Periodic Reporting for period 4 - Autophagy in vitro (Reconstituting Autophagosome Biogenesis in vitro)
Période du rapport: 2020-01-01 au 2021-01-31
We investigated the molecular mechanism of autophagy by applying an interdisciplinary and highly innovative approach that combined in vitro reconstitutions using purified components with cell biological and biochemical methods. We first reconstituted the human Ub-like conjugation systems on model membranes in vitro in order to uncover how this machinery regulates autophagy. We found that LC3C specifically interacts with the lysosomal protein TECPR1 in vitro. Furthermore, this interaction was found to be critical to target autophagosomes that contain protein aggregates to lysosomes for degradation. LC3C thus functions as ‘molecular label’ and facilitates the turnover of protein aggregates by targeting autophagosomes to lysosomes. In cells that lack LC3C, protein aggregates accumulates and provokes cytotoxic secondary effects. By contrast, an augmented activity of TECPR1 promoted autophagy in vivo. The function of LC3C and TECPR1 was particularly important in neural cells. A stimulation of TECPR1 protected neural stem cells from accumulating toxic protein aggregates even under unfavourable conditions. This observation is of particular interest since many neurodegenerative diseases are characterized by a steady increase in protein aggregates. We hope that our results will lead to new therapeutic approaches to treat neurodegenerative diseases such as Alzheimer’s or Parkinson’s disease.

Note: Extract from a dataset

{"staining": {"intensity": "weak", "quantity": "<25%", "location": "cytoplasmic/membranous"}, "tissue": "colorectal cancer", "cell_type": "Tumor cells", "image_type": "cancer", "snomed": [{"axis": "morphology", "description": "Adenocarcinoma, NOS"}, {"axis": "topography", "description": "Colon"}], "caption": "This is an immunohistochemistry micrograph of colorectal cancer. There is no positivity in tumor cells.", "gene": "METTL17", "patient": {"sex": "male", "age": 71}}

We found that the ATG8 family member LC3C is present on autophagosomes that contain protein aggregates. Its cooperation with a lysosomal protein termed TECPR1 is essential for the delivery of these aggregates to lysosomes.

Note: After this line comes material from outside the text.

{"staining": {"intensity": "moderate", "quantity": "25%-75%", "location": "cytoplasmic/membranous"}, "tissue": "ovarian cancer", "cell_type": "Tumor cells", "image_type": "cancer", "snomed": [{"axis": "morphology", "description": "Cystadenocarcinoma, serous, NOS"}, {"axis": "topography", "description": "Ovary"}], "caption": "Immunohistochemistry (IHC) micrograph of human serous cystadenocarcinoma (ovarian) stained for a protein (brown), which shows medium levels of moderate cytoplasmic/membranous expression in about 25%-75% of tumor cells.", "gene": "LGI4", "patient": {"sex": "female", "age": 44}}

The identified pathway is of exceptional importance in neural cells where dysfunctions have dramatic consequences, resulting in an accumulation of protein aggregates and neural cell death. By contrast, activating this pathway leads to a rapid degradation of protein aggregates and protects neural cells. In many neurodegenerative diseases, including Alzheimer’s or Parkinson’s disease, toxic protein aggregates accumulate and damage neurons, which eventually leads to a great loss of neural cells in the brain. Activating the LC3C-TECPR1 pathway prevents accumulation of protein aggregates in neural cells to prevent the onset or cure these neurogenerative diseases.